* Work required
Your job is to transcribe the material exactly, every line included.

* Data shown
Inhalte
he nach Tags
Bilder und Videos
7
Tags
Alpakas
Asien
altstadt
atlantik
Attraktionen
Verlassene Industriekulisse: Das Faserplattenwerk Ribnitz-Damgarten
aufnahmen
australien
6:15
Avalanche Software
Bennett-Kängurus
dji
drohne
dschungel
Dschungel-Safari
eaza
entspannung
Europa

* Output
Inhalte
he nach Tags
Bilder und Videos
7
Tags
Alpakas
Asien
altstadt
atlantik
Attraktionen
Verlassene Industriekulisse: Das Faserplattenwerk Ribnitz-Damgarten
aufnahmen
australien
6:15
Avalanche Software
Bennett-Kängurus
dji
drohne
dschungel
Dschungel-Safari
eaza
entspannung
Europa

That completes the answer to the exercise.